The talk builds upon our previous talk, 'Triaging Suspicious Artifacts'. We dive deeper into a suspicious artifact learning as much as we can about its capability, purpose, and origin. We will demonstrate how the output from our analysis serves as input into threat intelligence and threat hunts.

Ttheveii0x specializes in malware analysis, cyber threat intelligence and threat hunting. He has extensive experience with malware analysis, binary reverse engineering, Linux, Unix, and Windows operating systems, software development, application security, digital forensics and incident response. Ttheveii0x is deeply involved in the infosec/hacker community as both a leader and organizer of several security groups. Ttheveii0x is a Director of Blue Team Village, which has been part of DEF CON and other security conferences since 2018. He also leads the DC215 security community and is one of the organizers of WOPR Summit. Ttheveii0x enjoys creating capture the flag exercises, training, and mentoring in the information security community. Ttheveii0x works to develop cybersecurity training that is released to the public in the interest of developing new cybersecurity talent and training current practitioners.
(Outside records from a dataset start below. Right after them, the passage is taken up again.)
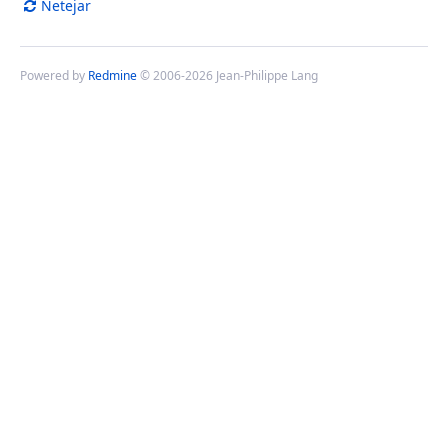
Netejar
Powered by
Redmine
© 2006-2026 Jean-Philippe Lang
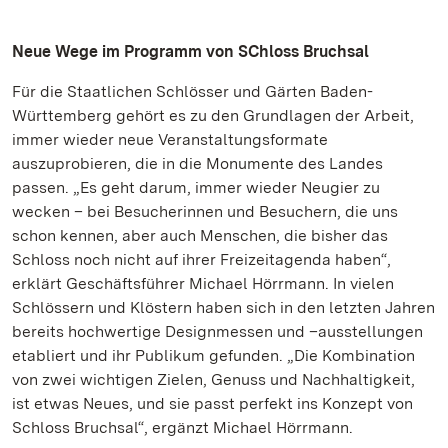
Neue Wege im Programm von SChloss Bruchsal
Für die Staatlichen Schlösser und Gärten Baden-
Württemberg gehört es zu den Grundlagen der Arbeit,
immer wieder neue Veranstaltungsformate
auszuprobieren, die in die Monumente des Landes
passen. „Es geht darum, immer wieder Neugier zu
wecken – bei Besucherinnen und Besuchern, die uns
schon kennen, aber auch Menschen, die bisher das
Schloss noch nicht auf ihrer Freizeitagenda haben“,
erklärt Geschäftsführer Michael Hörrmann. In vielen
Schlössern und Klöstern haben sich in den letzten Jahren
bereits hochwertige Designmessen und –ausstellungen
etabliert und ihr Publikum gefunden. „Die Kombination
von zwei wichtigen Zielen, Genuss und Nachhaltigkeit,
ist etwas Neues, und sie passt perfekt ins Konzept von
Schloss Bruchsal“, ergänzt Michael Hörrmann.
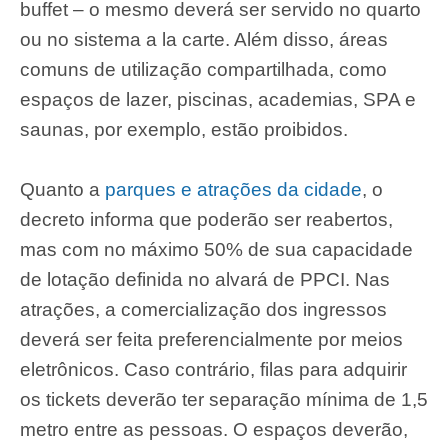
buffet – o mesmo deverá ser servido no quarto
ou no sistema a la carte. Além disso, áreas
comuns de utilização compartilhada, como
espaços de lazer, piscinas, academias, SPA e
saunas, por exemplo, estão proibidos.
Quanto a
parques e atrações da cidade
, o
decreto informa que poderão ser reabertos,
mas com no máximo 50% de sua capacidade
de lotação definida no alvará de PPCI. Nas
atrações, a comercialização dos ingressos
deverá ser feita preferencialmente por meios
eletrônicos. Caso contrário, filas para adquirir
os tickets deverão ter separação mínima de 1,5
metro entre as pessoas. O espaços deverão,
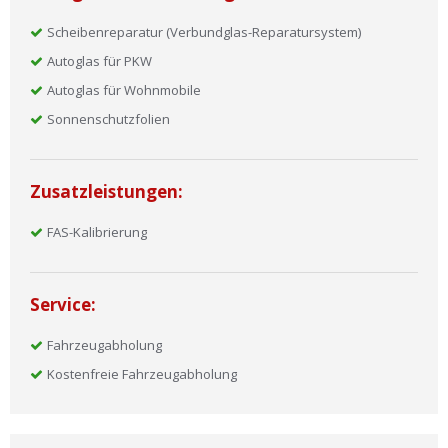
Scheibenreparatur (Verbundglas-Reparatursystem)
Autoglas für PKW
Autoglas für Wohnmobile
Sonnenschutzfolien
Zusatzleistungen:
FAS-Kalibrierung
Service:
Fahrzeugabholung
Kostenfreie Fahrzeugabholung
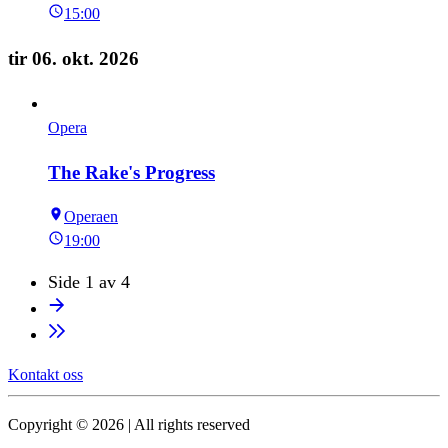
15:00
tir 06. okt. 2026
Opera
The Rake's Progress
Operaen
19:00
Side 1 av 4
Kontakt oss
Copyright © 2026 | All rights reserved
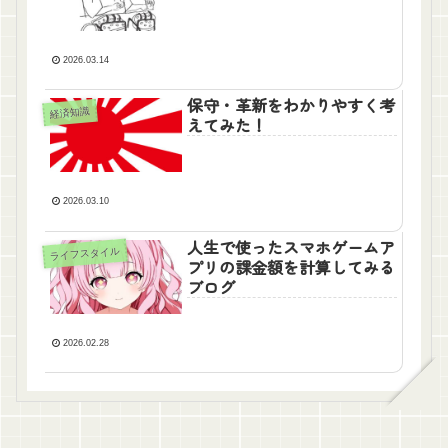
2026.03.14
保守・革新をわかりやすく考
経済知識
えてみた！
2026.03.10
人生で使ったスマホゲームア
ライフスタイル
プリの課金額を計算してみる
ブログ
2026.02.28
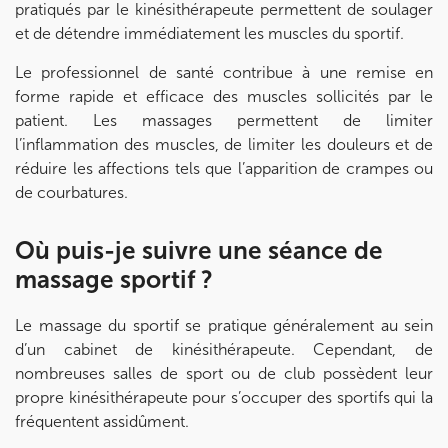
pratiqués par le kinésithérapeute permettent de soulager
Prenez RDV sur
et de détendre immédiatement les muscles du sportif.
Le professionnel de santé contribue à une remise en
IK MEUDON
forme rapide et efficace des muscles sollicités par le
patient. Les massages permettent de limiter
8 Rue de Paris 92190 Meudon
l’inflammation des muscles, de limiter les douleurs et de
8 Rue de Paris 92190 Meudon
01 40 95 01 09
réduire les affections tels que l’apparition de crampes ou
de courbatures.
Prenez RDV sur
Prenez RDV sur
Où puis-je suivre une séance de
massage sportif ?
Le massage du sportif se pratique généralement au sein
d’un cabinet de kinésithérapeute. Cependant, de
nombreuses salles de sport ou de club possèdent leur
propre kinésithérapeute pour s’occuper des sportifs qui la
fréquentent assidûment.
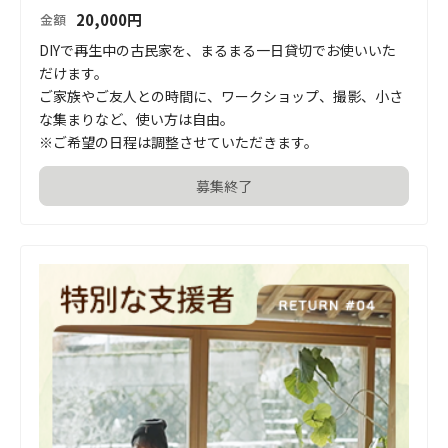
20,000
円
金額
DIYで再生中の古民家を、まるまる一日貸切でお使いいた
だけます。

ご家族やご友人との時間に、ワークショップ、撮影、小さ
な集まりなど、使い方は自由。

※ご希望の日程は調整させていただきます。
募集終了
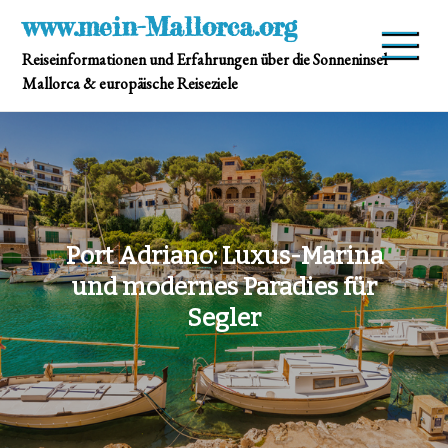
Skip
www.mein-Mallorca.org
to
Reiseinformationen und Erfahrungen über die Sonneninsel
content
Mallorca & europäische Reiseziele
Port Adriano: Luxus-Marina
und modernes Paradies für
Segler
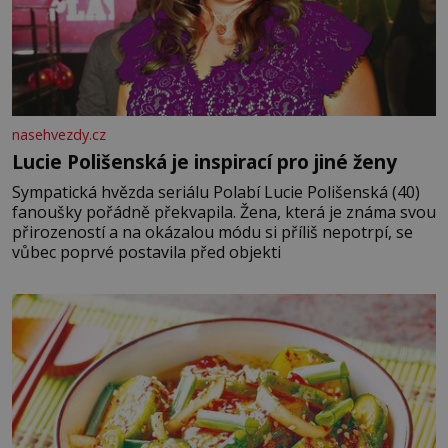
nasehvezdy.cz
Lucie Polišenská je inspirací pro jiné ženy
Sympatická hvězda seriálu Polabí Lucie Polišenská (40)
fanoušky pořádně překvapila. Žena, která je známa svou
přirozeností a na okázalou módu si příliš nepotrpí, se
vůbec poprvé postavila před objekti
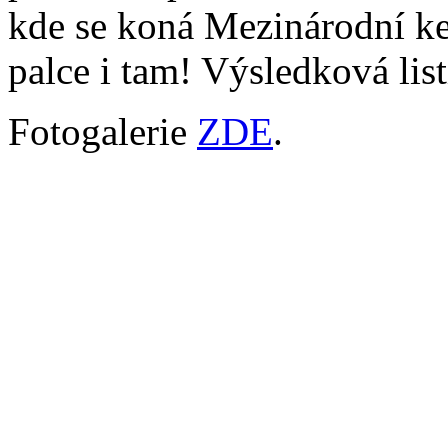
kde se koná Mezinárodní k
palce i tam! Výsledková lis
Fotogalerie
ZDE
.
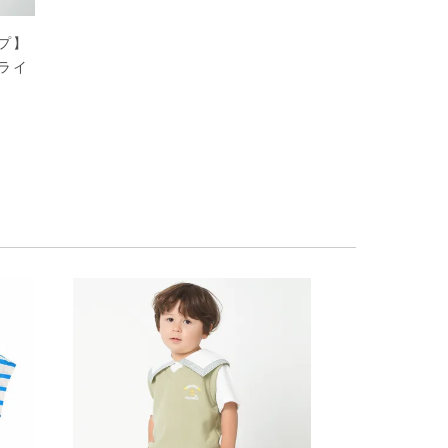
プ】
ライ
Jonas Eichinger currently works as a Sr. Consultant for Security Risk Advisors. His focus is Digital Forensics & Incident Response, malware reverse engineering, defensive tool development, and cloud security. Any time not spent taking apart payloads, investigating security incidents, or knowledge sharing is divvied up between fermenting cabbage, collecting vintage computers, and fixing old Volvo station wagons. Those are normal hobbies, right… right?